= Prita Mulyasari =

Indonesian housewife and mother of two

Prita Mulyasari is an Indonesian housewife and mother of two who in 2008 was a patient at Omni International Hospital in Tangerang, Banten, west of Jakarta, for an illness that was misdiagnosed as dengue fever, whereas she actually had mumps. Her complaints about her misdiagnosis started as a private email that went viral and she was jailed after losing a civil defamation suit taken by the hospital in 2009.

The case highlighted the over-reaction of Indonesian prosecutors when presented with cases being pursued by influential individuals and companies. Due to the proximity of the presidential elections in July 2009, the various candidates either visited Prita Mulyasari in jail or publicly commented on the case.

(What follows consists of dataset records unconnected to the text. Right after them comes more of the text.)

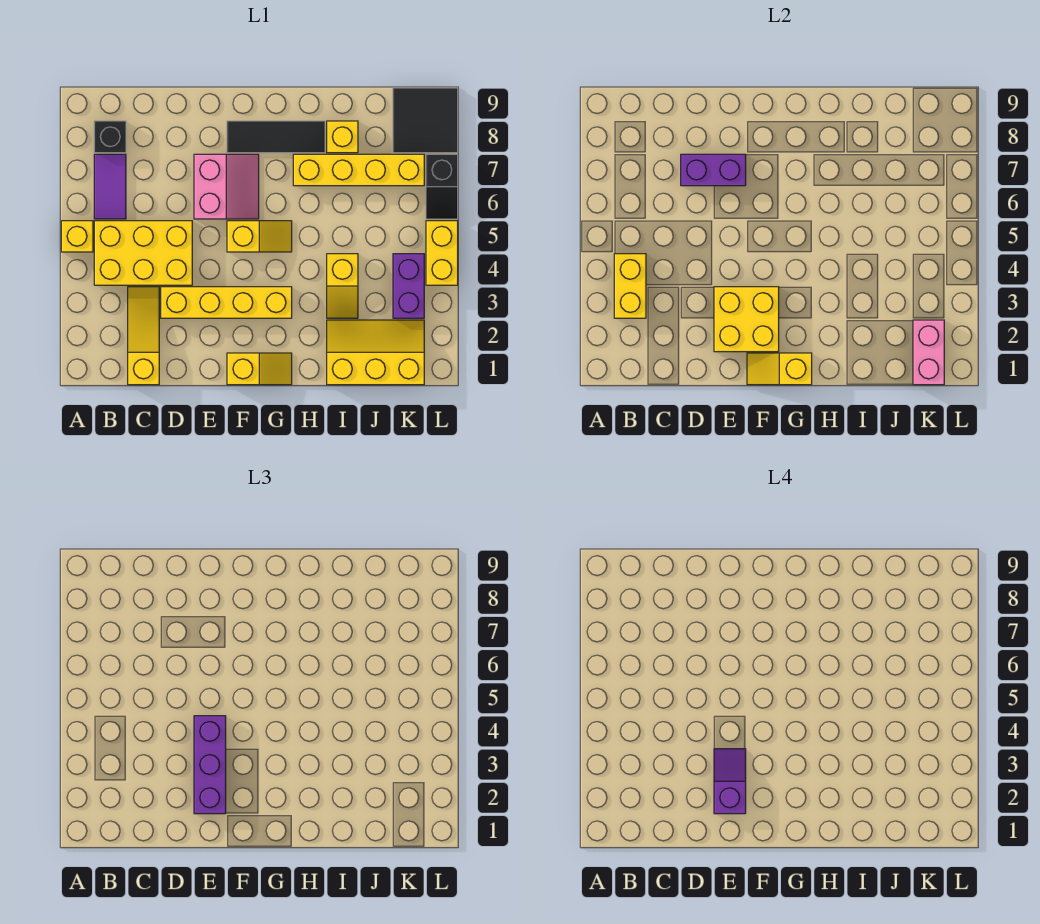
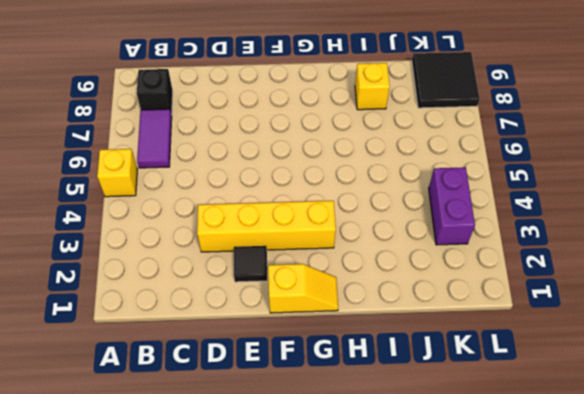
black 1x1 tile [234,246,268,282] -> none
none -> yellow 2x3 brick [94,221,192,285]
none -> yellow 1x3 slope [128,287,159,385]
none -> pink 2x2 slope [194,154,259,219]

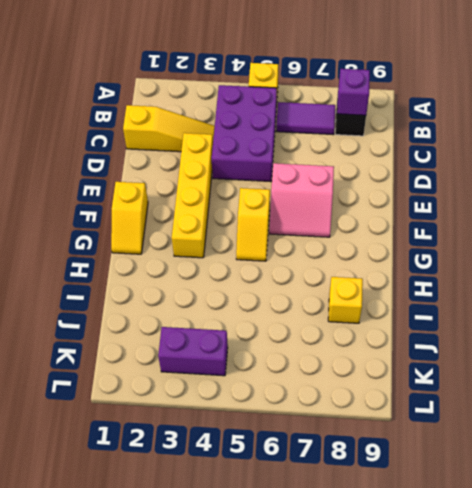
purple 2x3 brick [212,85,277,182] -> yellow 2x3 brick [94,221,192,285]
purple 1x1 brick [337,69,370,115] -> none
none -> black 1x3 tile [227,121,325,153]
none -> yellow 1x4 brick [293,154,424,186]
none -> yellow 2x3 slope [327,320,424,385]

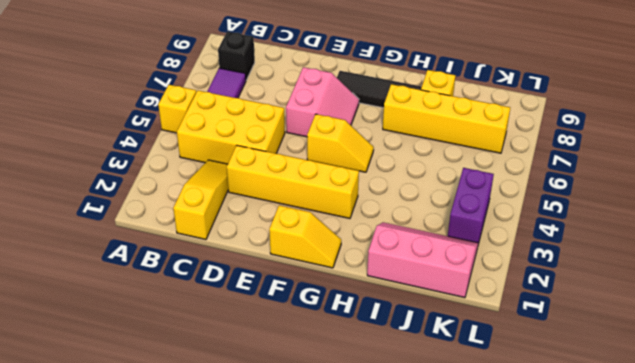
pink 2x3 slope [367,222,478,298] -> yellow 2x3 slope [327,320,424,385]
none -> yellow 1x2 slope [327,254,358,318]
none -> black 2x2 tile [393,88,458,153]
none -> yellow 1x2 brick [426,221,458,285]

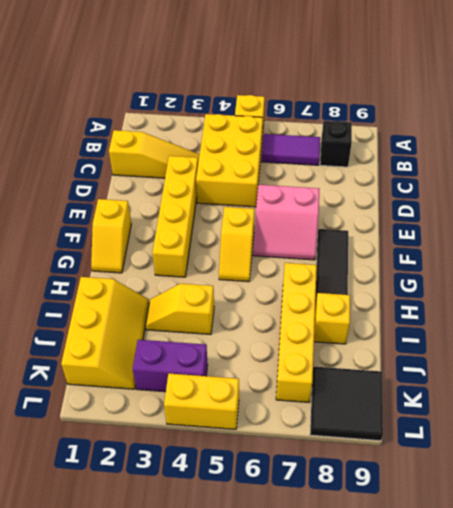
none -> black 1x2 slope [426,154,458,219]
none -> yellow 1x2 brick [614,254,646,318]
none -> purple 1x2 brick [681,154,746,186]

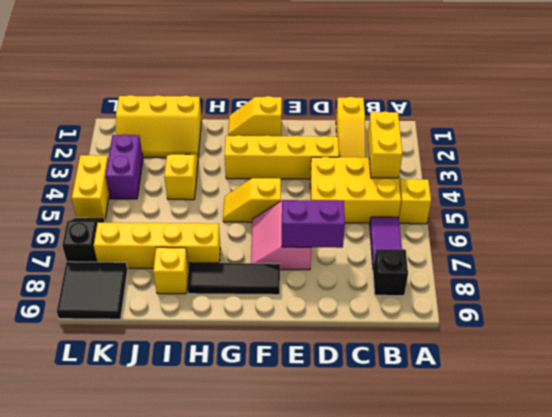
none -> yellow 2x2 brick [714,287,779,352]
none -> yellow 1x2 slope [747,353,812,385]
none -> pink 1x2 brick [913,320,944,385]

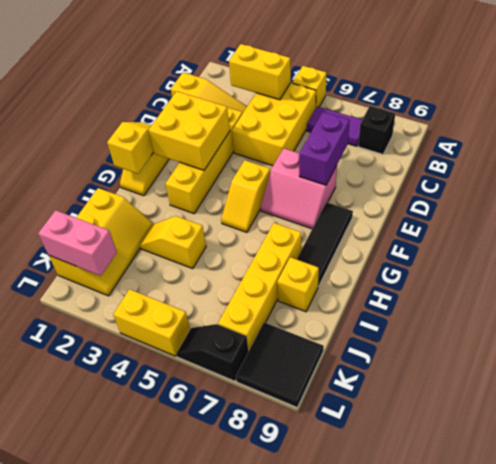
none -> purple 1x2 brick [393,254,424,318]
none -> purple 1x3 brick [194,716,226,814]
none -> purple 1x2 slope [714,749,746,814]

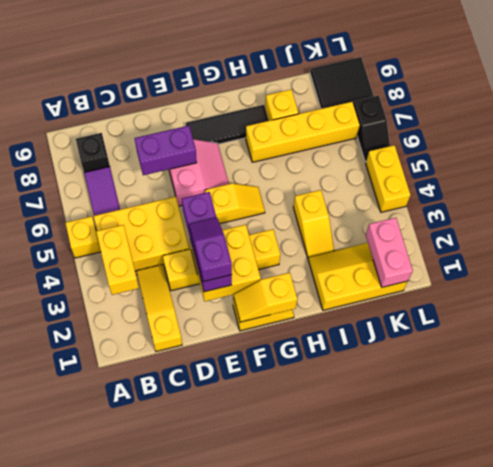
none -> purple 1x2 brick [393,254,424,318]

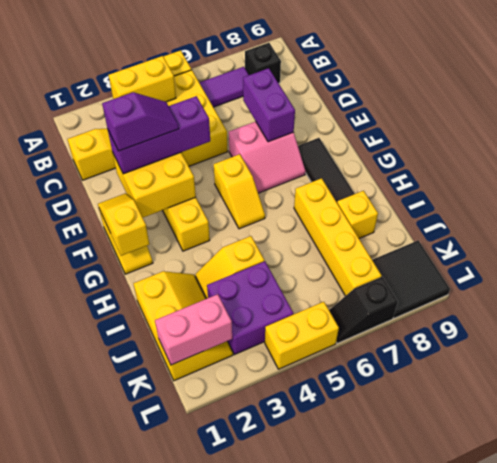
purple 2x2 brick [207,261,293,355] -> purple 1x2 brick [393,254,424,318]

Support from a group on MySpace attracted considerable support as well as Indonesian blog sites.

The case brought attention to clauses of the Indonesian Information and Electronic Transaction Law which are currently being challenged and questioned as a result of Prita Mulyasari's case.

Prita was fined Rp204 million (US$20,500), causing support for her to grow stronger. A mailing list and Facebook group called "KOIN UNTUK PRITA" ("Coin for Prita") started raising money from people throughout Indonesia. People started collecting coins to help Prita to pay the fine. Seeing the huge support for Prita, Omni International Hospital dropped the civil lawsuit.

The Supreme Court of Indonesia in June 2012 overturned Prita's conviction and jail sentence.